*** Opening The data ***

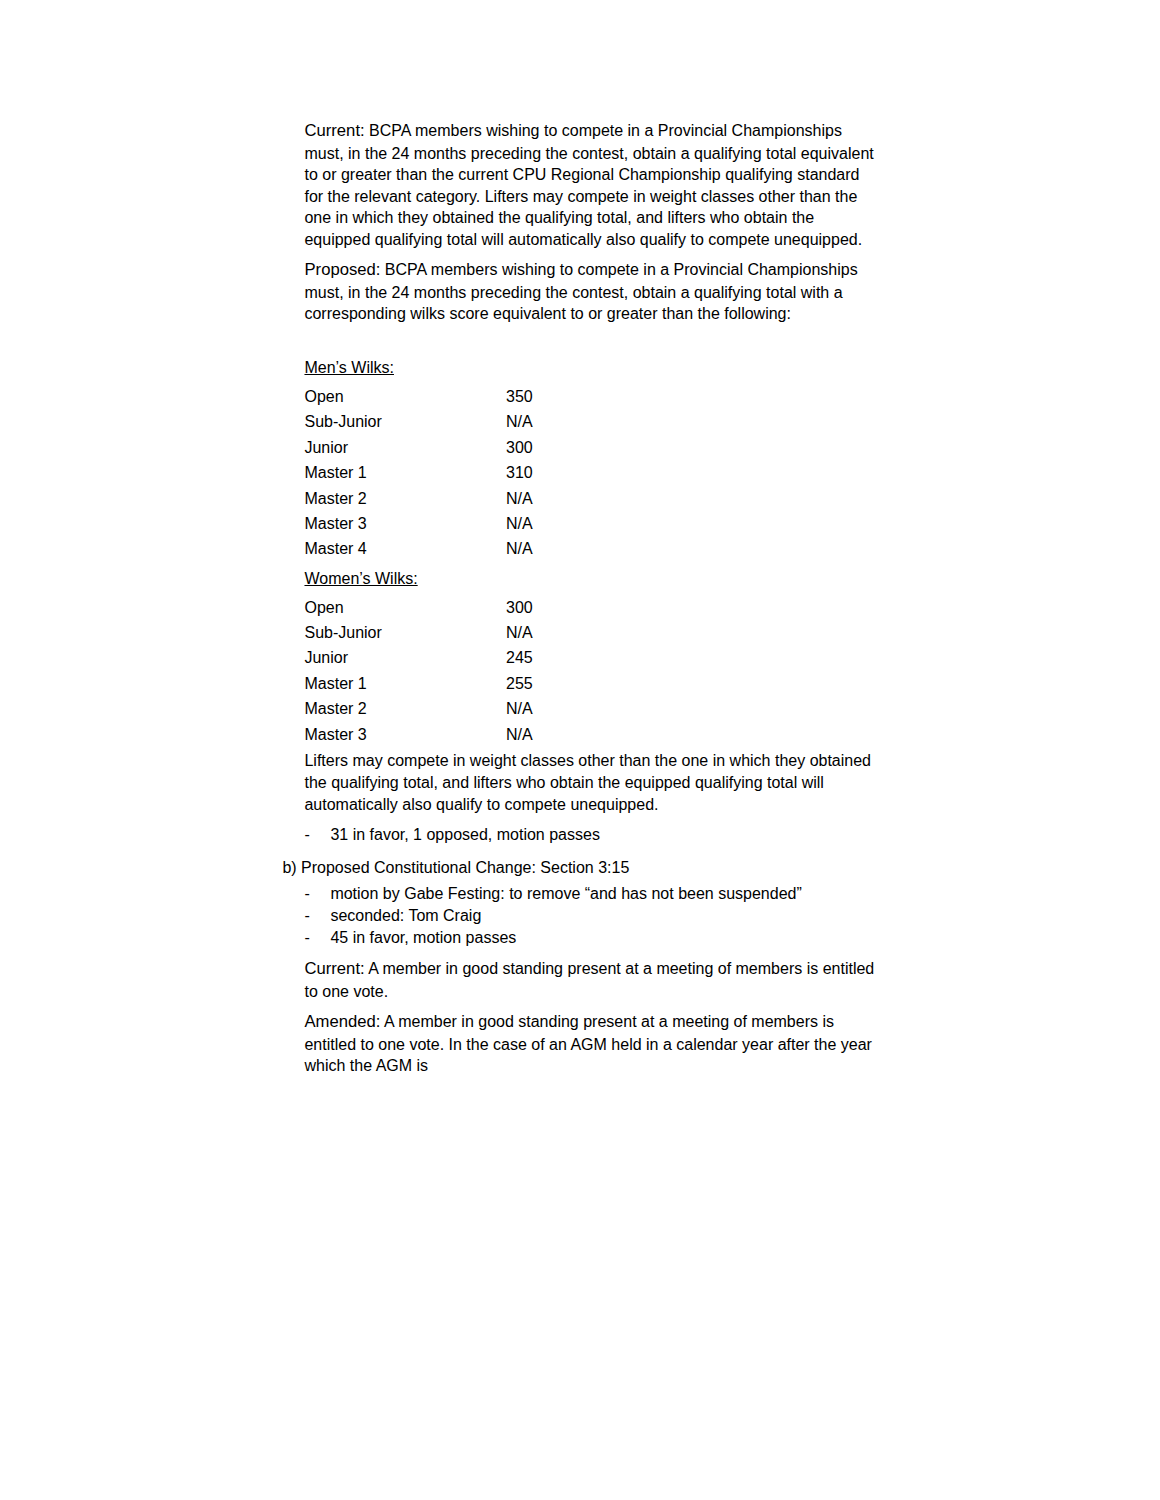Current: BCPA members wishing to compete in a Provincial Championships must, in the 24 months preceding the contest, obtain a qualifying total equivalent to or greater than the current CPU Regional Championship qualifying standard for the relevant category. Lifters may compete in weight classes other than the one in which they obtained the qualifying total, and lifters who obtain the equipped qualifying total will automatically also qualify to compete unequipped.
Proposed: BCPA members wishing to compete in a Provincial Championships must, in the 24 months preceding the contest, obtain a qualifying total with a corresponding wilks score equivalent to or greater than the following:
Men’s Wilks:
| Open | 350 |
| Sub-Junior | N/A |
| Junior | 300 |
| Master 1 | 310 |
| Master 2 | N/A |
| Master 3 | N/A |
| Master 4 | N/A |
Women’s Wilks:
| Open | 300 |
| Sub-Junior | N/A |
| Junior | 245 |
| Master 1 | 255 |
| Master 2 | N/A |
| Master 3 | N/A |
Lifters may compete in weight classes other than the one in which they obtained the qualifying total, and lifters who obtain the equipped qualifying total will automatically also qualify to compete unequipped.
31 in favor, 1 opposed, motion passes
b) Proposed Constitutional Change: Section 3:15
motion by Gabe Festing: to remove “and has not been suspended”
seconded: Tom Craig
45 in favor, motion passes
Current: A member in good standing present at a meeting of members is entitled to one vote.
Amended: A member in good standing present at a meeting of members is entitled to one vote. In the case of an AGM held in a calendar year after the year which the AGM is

*** Closing The data ***

* **Work instructions**: Your copy should match the data above exactly, apart from the pictures.

* **Output of the task**:
Current: BCPA members wishing to compete in a Provincial Championships must, in the 24 months preceding the contest, obtain a qualifying total equivalent to or greater than the current CPU Regional Championship qualifying standard for the relevant category. Lifters may compete in weight classes other than the one in which they obtained the qualifying total, and lifters who obtain the equipped qualifying total will automatically also qualify to compete unequipped.
Proposed: BCPA members wishing to compete in a Provincial Championships must, in the 24 months preceding the contest, obtain a qualifying total with a corresponding wilks score equivalent to or greater than the following:
Men’s Wilks:
| Open | 350 |
| Sub-Junior | N/A |
| Junior | 300 |
| Master 1 | 310 |
| Master 2 | N/A |
| Master 3 | N/A |
| Master 4 | N/A |
Women’s Wilks:
| Open | 300 |
| Sub-Junior | N/A |
| Junior | 245 |
| Master 1 | 255 |
| Master 2 | N/A |
| Master 3 | N/A |
Lifters may compete in weight classes other than the one in which they obtained the qualifying total, and lifters who obtain the equipped qualifying total will automatically also qualify to compete unequipped.
31 in favor, 1 opposed, motion passes
b) Proposed Constitutional Change: Section 3:15
motion by Gabe Festing: to remove “and has not been suspended”
seconded: Tom Craig
45 in favor, motion passes
Current: A member in good standing present at a meeting of members is entitled to one vote.
Amended: A member in good standing present at a meeting of members is entitled to one vote. In the case of an AGM held in a calendar year after the year which the AGM is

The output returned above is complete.